• Extrait à lire:
········

Éric Floch
Disparu trop tôt en août 2012, il a laissé derrière lui une œuvre vibrante, baignée par les embruns et les lumières franches de l'extrême-ouest. Voilà un peintre qui ne trichait pas avec son sujet : « Vivre proche de la mer me semble primordial », avouait-il. Il en avait d'ailleurs fait son poste d'observation privilégié, installant durant plus de vingt ans son atelier-galerie dans l'ancienne bijouterie Riou, juste là, face à la place du marché et au port de Saint-Guénolé.
Un héritage au bout du pinceau
Né à Quimper en 1955, le jeune Éric n'a pas eu à chercher bien loin l'étincelle de sa vocation, s'inscrivant naturellement dans une véritable lignée artistique. Dans la demeure familiale planait l'ombre tutélaire de son grand-oncle, le peintre Lionel Floch — ami de Max Jacob et de Jean Moulin —, qui l'emmenait dès son plus jeune âge peindre « sur le motif ». Ce terreau créatif était également nourri par la figure de son père, Ronan Floch, peintre et graveur récemment disparu, et par celle de sa grand-tante, la réputée peintre Cécile Ravallec.
Une transmission familiale aussi silencieuse qu'exigeante. C'est ensuite à l'École Nationale des Beaux-Arts de Quimper, sous le regard de Jean Le Merdy, peintre de la Marine, que le talent du double lauréat du concours général de dessin s'est affûté. S'il fut touché très jeune par la fulgurance de Nicolas de Staël — une révélation qui l'a poussé à explorer les frontières entre figuration et abstraction —, c'est bien sa propre grammaire qu'il a fini par imposer sur la toile.

Le théâtre du port
Après avoir frotté son regard aux ciels d'Italie, du Maroc ou des Antilles, c'est en Pays Bigouden qu'il a ancré son chevalet. Le port de Saint-Guénolé devint son théâtre de prédilection. D'un trait sûr, il en capturait la vie bouillonnante : les retours de pêche, les coques des bateaux, le vol saccadé des goélands. Ses toiles, illuminées de jaunes, d'ocres et de rouges, sont autant de fenêtres ouvertes sur l'âme locale : on y croise des bigoudènes, on y assiste au Pardon de la Joie, on s'y perd dans les ruelles ou sur les côtes rocheuses battues par les vagues.

········

• Lignes fournies:
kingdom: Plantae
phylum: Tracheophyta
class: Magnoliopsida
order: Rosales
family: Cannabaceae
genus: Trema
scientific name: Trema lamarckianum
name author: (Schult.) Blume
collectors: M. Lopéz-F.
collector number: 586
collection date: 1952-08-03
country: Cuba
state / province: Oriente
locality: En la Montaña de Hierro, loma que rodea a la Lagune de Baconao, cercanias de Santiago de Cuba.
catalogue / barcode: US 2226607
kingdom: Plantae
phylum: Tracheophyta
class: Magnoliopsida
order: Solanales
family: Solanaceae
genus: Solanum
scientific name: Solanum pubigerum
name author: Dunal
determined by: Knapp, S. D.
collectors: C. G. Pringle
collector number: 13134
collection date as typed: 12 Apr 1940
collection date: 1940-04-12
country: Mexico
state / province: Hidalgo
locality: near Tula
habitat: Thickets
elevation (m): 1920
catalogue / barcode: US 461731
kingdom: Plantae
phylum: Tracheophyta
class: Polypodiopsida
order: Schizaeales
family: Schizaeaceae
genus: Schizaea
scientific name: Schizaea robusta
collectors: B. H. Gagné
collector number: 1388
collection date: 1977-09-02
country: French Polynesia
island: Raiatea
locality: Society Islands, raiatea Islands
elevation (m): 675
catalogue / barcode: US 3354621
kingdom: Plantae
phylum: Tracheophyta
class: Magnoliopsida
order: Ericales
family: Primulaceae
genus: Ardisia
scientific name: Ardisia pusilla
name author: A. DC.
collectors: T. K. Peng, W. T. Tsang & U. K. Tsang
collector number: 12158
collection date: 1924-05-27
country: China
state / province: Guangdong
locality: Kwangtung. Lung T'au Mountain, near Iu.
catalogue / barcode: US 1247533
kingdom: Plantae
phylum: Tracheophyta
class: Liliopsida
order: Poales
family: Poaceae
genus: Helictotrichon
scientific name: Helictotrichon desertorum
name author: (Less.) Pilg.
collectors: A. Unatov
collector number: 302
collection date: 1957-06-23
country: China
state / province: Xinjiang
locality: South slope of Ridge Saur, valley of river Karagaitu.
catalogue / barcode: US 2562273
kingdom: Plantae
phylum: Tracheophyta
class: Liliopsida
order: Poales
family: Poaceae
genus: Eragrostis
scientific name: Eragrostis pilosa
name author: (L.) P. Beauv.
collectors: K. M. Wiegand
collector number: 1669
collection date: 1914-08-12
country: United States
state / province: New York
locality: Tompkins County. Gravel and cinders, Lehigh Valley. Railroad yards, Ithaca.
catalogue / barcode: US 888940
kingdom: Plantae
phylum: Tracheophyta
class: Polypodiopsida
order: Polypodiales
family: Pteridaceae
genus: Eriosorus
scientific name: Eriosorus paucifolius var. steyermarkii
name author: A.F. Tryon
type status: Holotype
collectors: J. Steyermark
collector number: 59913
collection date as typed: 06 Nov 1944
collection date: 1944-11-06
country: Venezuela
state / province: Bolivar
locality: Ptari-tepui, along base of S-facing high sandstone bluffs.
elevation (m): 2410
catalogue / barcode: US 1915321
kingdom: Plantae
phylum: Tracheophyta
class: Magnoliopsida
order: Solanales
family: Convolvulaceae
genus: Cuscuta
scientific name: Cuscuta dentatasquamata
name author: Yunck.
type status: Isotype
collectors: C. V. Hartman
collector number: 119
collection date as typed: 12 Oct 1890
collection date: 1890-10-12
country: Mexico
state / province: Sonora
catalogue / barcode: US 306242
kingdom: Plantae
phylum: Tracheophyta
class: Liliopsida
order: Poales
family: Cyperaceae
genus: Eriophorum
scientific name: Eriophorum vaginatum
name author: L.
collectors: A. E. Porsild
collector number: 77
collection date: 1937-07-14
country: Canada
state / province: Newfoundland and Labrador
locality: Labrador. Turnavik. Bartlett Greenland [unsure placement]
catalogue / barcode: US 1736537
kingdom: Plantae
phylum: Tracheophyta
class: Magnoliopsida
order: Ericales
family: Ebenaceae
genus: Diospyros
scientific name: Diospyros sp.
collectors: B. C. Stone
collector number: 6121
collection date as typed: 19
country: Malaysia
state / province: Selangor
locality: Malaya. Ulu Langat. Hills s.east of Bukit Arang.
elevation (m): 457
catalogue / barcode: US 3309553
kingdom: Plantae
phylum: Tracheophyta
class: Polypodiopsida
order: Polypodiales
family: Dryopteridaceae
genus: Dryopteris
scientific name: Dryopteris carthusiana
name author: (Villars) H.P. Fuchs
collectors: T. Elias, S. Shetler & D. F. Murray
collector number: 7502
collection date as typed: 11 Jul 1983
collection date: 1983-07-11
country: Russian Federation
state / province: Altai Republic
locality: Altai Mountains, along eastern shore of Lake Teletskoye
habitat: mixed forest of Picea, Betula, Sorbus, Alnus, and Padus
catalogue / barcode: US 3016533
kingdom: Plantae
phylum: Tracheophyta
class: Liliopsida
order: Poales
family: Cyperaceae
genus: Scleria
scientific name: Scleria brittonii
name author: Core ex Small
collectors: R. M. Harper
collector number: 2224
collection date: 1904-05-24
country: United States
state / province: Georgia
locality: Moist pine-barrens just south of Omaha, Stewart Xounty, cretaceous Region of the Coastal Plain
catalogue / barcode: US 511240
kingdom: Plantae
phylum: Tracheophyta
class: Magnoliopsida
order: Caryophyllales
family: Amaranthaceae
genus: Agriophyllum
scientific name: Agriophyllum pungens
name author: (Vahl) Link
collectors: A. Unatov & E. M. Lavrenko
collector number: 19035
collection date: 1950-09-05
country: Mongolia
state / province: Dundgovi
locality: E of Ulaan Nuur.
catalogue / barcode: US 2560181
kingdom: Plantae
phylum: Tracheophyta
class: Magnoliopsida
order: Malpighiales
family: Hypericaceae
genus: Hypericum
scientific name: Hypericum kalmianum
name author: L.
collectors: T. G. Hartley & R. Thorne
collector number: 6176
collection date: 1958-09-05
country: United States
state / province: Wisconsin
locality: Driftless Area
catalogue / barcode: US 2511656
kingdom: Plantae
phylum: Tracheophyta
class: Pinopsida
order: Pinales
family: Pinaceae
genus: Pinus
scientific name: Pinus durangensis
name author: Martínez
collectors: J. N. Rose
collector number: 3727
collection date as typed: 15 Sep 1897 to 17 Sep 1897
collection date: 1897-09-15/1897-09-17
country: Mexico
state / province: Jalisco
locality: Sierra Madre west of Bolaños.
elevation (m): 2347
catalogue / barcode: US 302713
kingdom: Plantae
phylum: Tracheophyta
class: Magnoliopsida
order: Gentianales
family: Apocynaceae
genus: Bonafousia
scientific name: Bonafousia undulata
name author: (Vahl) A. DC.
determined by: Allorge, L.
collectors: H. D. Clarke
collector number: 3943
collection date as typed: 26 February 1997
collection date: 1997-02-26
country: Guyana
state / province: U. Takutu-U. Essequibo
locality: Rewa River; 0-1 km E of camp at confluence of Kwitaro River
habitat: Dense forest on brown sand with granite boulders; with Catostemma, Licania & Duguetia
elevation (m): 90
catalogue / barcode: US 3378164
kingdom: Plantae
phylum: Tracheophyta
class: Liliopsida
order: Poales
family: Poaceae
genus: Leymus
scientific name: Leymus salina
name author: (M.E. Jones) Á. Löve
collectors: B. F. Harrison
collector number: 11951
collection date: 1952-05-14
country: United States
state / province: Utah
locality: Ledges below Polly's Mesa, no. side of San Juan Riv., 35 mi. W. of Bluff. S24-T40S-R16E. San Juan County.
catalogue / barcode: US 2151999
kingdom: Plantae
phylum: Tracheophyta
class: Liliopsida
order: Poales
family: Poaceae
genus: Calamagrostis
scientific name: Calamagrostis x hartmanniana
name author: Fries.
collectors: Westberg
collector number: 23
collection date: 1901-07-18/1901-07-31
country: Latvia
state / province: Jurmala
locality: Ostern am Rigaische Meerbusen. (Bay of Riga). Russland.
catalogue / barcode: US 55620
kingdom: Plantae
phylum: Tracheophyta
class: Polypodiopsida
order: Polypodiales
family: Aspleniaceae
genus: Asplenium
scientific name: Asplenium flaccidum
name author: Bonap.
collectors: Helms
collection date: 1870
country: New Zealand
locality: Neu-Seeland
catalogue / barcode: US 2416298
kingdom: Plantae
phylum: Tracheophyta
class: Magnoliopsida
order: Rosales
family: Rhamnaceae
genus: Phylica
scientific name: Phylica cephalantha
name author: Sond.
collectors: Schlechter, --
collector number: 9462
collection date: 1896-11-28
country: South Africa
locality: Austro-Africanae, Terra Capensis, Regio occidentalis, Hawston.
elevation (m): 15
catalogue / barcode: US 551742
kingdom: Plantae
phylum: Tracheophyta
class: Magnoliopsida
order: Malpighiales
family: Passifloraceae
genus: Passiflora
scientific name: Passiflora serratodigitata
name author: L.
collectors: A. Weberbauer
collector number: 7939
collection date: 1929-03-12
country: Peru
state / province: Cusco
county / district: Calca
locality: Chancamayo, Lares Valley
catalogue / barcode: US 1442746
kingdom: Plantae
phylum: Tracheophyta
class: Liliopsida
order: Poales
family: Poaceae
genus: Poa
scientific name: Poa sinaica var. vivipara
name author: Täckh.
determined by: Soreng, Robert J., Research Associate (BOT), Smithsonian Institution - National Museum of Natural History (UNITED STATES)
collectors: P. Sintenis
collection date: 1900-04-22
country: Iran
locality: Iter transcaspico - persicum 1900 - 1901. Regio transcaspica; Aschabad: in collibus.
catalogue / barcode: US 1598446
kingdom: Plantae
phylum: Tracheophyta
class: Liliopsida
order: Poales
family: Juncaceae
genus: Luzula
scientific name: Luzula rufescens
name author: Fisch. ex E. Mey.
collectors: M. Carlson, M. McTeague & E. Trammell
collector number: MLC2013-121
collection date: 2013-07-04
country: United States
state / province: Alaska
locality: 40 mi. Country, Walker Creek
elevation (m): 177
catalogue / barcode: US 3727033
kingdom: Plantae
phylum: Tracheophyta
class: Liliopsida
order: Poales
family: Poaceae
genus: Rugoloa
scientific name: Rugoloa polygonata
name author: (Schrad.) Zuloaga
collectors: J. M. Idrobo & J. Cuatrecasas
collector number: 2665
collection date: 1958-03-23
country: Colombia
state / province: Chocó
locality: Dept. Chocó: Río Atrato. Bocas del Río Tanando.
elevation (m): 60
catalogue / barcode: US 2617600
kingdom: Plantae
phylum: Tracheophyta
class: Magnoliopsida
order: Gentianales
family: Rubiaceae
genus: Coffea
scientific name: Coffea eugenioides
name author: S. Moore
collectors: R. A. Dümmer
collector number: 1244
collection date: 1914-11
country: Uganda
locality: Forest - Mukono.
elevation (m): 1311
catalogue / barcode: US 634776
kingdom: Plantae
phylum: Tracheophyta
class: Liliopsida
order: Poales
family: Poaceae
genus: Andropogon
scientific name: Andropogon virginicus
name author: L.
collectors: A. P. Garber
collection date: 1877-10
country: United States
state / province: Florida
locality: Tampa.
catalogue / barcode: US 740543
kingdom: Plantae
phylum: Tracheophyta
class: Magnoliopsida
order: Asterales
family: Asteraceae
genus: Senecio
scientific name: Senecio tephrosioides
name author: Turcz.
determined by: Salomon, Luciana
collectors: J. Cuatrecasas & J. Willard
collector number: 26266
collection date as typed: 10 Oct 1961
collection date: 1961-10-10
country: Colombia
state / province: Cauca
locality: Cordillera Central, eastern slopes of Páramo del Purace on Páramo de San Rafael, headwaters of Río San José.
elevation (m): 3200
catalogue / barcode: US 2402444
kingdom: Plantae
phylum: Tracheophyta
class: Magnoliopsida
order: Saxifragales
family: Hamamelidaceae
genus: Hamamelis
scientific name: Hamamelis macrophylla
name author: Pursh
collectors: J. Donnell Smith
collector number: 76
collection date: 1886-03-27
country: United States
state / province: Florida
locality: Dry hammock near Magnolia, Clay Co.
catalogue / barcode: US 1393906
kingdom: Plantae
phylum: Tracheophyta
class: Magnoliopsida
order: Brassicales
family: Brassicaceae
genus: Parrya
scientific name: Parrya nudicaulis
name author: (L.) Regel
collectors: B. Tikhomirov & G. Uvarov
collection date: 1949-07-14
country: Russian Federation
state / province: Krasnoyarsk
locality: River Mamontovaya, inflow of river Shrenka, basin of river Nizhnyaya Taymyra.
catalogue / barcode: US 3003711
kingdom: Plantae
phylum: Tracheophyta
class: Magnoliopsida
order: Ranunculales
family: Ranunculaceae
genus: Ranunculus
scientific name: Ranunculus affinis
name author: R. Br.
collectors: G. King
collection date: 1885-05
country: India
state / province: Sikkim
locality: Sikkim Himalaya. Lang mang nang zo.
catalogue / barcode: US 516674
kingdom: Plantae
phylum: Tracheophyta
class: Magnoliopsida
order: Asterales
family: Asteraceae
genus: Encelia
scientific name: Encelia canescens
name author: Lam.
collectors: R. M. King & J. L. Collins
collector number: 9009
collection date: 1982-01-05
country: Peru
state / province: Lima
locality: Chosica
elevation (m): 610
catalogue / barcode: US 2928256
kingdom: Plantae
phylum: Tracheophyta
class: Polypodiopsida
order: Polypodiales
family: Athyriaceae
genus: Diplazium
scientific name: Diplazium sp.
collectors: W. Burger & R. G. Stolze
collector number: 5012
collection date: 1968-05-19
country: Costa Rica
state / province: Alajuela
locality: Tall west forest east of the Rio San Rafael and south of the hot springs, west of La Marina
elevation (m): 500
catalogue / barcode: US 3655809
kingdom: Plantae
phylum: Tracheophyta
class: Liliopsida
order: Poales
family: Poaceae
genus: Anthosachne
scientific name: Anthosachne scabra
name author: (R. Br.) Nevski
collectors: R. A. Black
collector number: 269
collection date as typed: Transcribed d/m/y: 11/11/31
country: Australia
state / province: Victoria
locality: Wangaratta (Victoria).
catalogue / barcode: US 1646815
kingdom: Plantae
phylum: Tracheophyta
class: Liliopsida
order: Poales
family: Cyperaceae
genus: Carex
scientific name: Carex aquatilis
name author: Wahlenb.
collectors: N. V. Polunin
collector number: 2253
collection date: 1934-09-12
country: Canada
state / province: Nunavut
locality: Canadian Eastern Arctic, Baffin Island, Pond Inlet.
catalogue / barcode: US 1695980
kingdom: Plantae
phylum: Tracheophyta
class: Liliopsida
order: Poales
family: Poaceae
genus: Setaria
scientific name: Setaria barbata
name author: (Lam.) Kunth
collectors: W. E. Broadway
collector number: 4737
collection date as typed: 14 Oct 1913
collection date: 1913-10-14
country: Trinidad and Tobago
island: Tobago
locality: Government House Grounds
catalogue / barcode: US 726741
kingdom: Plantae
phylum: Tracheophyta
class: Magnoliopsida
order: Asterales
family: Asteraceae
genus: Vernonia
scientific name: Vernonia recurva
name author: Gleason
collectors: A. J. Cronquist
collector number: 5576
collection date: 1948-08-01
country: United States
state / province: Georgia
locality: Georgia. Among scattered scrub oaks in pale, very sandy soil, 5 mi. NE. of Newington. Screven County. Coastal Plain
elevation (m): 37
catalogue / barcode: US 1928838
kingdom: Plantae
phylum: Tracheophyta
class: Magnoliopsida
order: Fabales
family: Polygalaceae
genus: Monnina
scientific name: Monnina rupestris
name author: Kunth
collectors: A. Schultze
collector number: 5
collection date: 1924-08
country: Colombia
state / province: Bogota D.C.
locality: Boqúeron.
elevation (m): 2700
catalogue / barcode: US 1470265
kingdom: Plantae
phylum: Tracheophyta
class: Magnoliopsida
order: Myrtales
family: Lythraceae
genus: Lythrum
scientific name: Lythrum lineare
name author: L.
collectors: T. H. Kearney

········

• Mise en pratique:
**1)** D'après l'extrait consacré au peintre Éric Floch, dans quelle ville et en quelle année est-il né ?
**2)** Poursuivez l'extrait consacré au peintre Éric Floch à partir de sa dernière phrase.
Ces lignes proviennent d'une source distincte de l'extrait.

• Corrigé des exercices:
**1)** Il est né à Quimper en 1955.

**2)**
Un homme de cœur et de clocher
Mais au-delà de l'artiste exigeant pour qui « une journée sans peinture était impossible », on retiendra l'homme profondément ancré dans sa commune. Éric Floch incarnait la générosité. Il n'était pas rare de voir son trait illustrer le quotidien : le bandeau-titre du journal local, une affiche pour le Festival du Film de la Mer, ou encore ces fresques murales semées çà et là, de la boulangerie aux murs des bars. Il offrait volontiers ses œuvres aux associations pour soutenir leurs projets. L'art, pour lui, n'était pas une tour d'ivoire, mais un trait d'union entre les habitants.
Aujourd'hui, c'est ce fil que sa fille Enora s'attache à retisser, répondant à l'appel d'un public qui, nostalgique, réclame de retrouver cette lumière si familière. À travers elle, la mémoire de ce témoin privilégié du littoral continue de rayonner, avec la belle promesse, espérée d'ici peu, d'une nouvelle exposition de ses œuvres pour célébrer de nouveau son talent en Pays Bigouden.